_Exercise objective_
Count the lines in the data below that contain the string "median" with matching case. Reply with that number alone.

_Data provided_
________________________________________

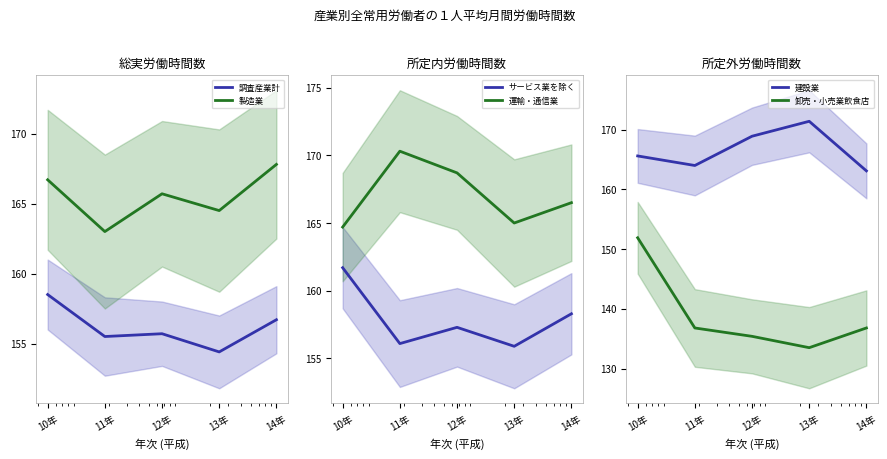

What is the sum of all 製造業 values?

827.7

________________________________________

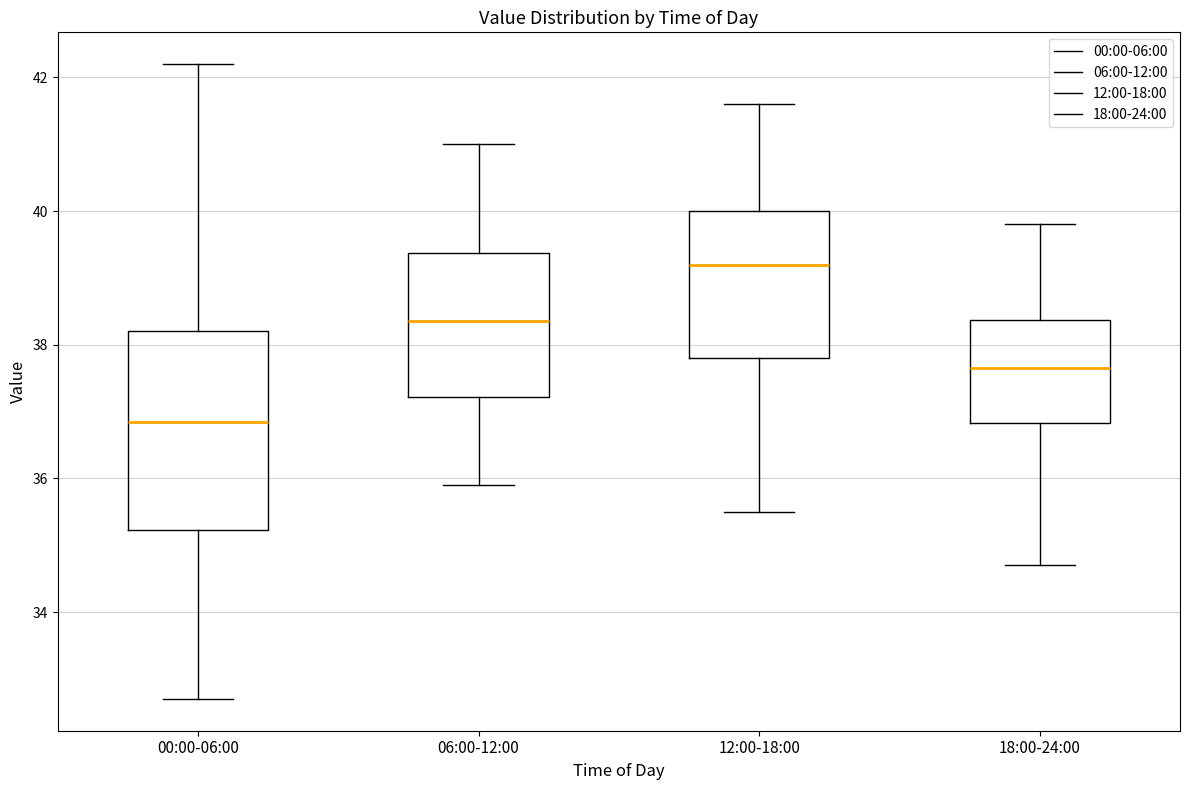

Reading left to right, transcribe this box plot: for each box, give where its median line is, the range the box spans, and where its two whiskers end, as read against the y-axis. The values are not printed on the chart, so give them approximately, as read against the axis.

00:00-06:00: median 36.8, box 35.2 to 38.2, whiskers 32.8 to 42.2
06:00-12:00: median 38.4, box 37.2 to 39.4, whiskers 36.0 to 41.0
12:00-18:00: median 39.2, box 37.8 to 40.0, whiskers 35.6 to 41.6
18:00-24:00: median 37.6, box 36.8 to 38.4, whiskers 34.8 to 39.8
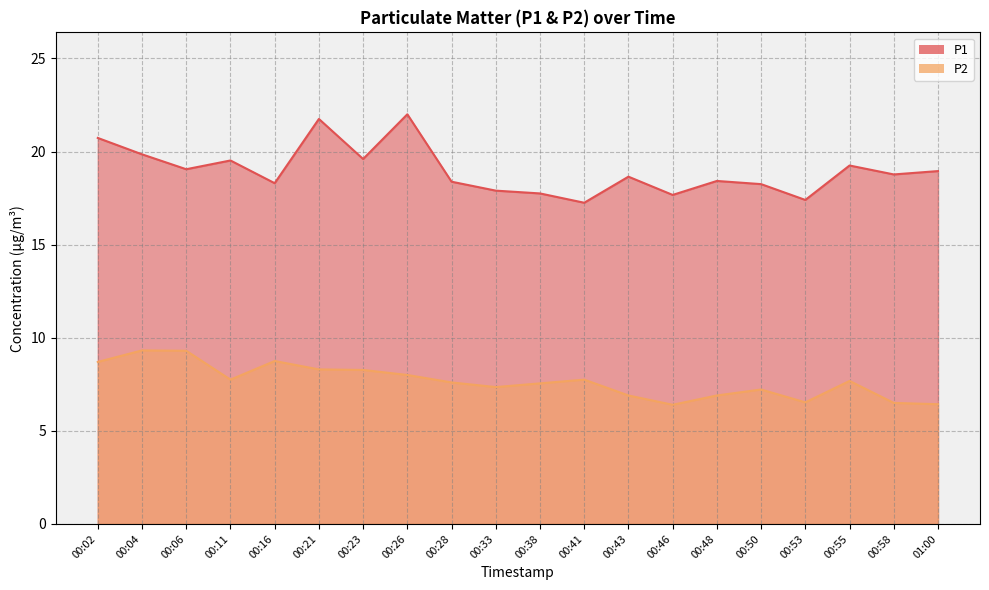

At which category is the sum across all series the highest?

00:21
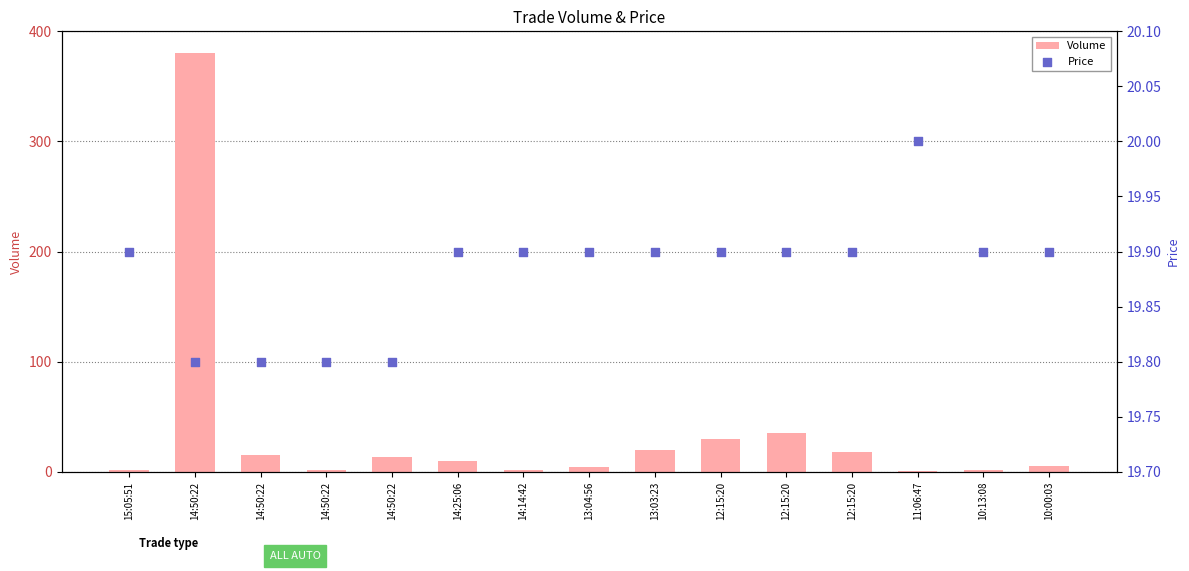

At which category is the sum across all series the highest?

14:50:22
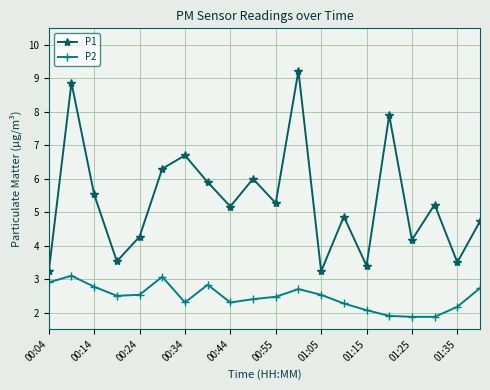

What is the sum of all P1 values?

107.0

________________________________________

_Response to this exercise_
5